Pull out each line of the records below that contains the word "higher", and copy each one in full.

***** Data

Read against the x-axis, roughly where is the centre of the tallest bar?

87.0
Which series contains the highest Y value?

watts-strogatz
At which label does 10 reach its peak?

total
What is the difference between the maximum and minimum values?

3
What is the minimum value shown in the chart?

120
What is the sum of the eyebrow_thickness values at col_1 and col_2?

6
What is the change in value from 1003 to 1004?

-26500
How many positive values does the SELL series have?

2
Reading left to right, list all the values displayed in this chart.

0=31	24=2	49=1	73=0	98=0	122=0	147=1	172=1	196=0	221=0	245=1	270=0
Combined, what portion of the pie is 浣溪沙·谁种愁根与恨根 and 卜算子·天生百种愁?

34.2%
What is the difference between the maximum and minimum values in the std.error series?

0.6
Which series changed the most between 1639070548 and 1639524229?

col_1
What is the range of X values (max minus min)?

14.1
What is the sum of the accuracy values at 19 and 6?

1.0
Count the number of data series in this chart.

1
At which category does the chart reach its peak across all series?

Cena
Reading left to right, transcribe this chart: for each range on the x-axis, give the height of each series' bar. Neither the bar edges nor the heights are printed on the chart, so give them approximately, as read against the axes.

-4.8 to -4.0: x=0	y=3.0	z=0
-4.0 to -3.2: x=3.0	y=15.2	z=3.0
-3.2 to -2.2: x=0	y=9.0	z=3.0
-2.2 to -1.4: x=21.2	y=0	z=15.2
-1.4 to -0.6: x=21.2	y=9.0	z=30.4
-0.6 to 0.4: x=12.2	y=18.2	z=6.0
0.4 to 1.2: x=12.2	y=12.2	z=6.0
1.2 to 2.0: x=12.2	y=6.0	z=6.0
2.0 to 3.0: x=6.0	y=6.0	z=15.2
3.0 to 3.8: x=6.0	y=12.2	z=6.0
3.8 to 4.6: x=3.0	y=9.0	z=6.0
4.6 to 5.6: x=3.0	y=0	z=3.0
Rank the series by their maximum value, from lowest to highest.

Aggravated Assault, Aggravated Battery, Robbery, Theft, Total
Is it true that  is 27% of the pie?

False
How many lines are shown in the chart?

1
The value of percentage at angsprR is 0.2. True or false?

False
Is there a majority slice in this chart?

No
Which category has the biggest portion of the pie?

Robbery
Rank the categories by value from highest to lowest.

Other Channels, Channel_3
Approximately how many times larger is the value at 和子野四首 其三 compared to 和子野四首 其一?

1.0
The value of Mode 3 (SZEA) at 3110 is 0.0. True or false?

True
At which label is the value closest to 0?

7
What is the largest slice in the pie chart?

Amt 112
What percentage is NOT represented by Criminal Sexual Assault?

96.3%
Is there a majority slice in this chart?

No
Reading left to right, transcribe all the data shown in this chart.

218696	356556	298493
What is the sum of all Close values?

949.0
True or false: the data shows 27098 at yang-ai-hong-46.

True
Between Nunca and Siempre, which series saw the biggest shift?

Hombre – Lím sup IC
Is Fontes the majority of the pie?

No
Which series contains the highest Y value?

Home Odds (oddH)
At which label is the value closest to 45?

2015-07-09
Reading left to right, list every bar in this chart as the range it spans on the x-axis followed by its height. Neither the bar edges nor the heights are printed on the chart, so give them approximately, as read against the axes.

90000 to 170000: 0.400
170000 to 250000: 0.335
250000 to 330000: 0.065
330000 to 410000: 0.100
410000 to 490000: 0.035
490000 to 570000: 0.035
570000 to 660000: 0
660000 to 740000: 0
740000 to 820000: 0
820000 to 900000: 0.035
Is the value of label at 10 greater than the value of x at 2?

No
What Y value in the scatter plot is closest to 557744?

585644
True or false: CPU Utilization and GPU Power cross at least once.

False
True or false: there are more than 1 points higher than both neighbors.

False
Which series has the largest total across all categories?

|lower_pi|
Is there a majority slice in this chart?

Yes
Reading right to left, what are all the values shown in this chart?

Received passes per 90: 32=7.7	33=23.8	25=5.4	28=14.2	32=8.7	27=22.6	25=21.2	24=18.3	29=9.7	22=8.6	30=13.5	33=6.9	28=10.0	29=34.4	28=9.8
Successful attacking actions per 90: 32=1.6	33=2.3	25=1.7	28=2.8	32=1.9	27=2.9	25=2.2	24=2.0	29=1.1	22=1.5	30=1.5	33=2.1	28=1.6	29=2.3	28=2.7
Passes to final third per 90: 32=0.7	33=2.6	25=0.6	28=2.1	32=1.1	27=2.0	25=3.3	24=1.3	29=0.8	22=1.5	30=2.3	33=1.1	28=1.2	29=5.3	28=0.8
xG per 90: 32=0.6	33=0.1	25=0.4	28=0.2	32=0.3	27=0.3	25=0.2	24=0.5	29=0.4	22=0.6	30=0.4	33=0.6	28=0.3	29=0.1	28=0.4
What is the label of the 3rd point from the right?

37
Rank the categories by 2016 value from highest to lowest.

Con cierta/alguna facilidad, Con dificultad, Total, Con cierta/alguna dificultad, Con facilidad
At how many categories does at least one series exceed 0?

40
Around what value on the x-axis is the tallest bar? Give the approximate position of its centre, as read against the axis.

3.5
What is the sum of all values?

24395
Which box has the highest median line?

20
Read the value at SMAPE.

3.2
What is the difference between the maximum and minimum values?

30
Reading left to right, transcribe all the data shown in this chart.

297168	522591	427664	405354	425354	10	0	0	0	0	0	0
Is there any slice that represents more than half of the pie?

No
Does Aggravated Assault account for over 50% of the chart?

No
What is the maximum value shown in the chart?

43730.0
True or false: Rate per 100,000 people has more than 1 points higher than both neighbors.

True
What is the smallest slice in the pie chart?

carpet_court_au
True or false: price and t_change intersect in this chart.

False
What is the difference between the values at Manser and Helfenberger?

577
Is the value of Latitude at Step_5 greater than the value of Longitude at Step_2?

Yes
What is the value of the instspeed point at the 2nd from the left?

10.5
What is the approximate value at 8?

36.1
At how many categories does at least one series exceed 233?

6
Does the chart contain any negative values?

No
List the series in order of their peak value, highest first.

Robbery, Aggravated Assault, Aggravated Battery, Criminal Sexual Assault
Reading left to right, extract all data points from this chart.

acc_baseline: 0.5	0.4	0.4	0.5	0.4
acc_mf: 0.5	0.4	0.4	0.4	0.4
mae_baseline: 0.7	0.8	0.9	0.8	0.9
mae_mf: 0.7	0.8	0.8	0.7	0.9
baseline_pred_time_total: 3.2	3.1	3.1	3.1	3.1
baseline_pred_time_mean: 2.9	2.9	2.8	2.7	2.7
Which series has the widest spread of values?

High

**********

Problem solution
True or false: there are more than 1 points higher than both neighbors.
True or false: Rate per 100,000 people has more than 1 points higher than both neighbors.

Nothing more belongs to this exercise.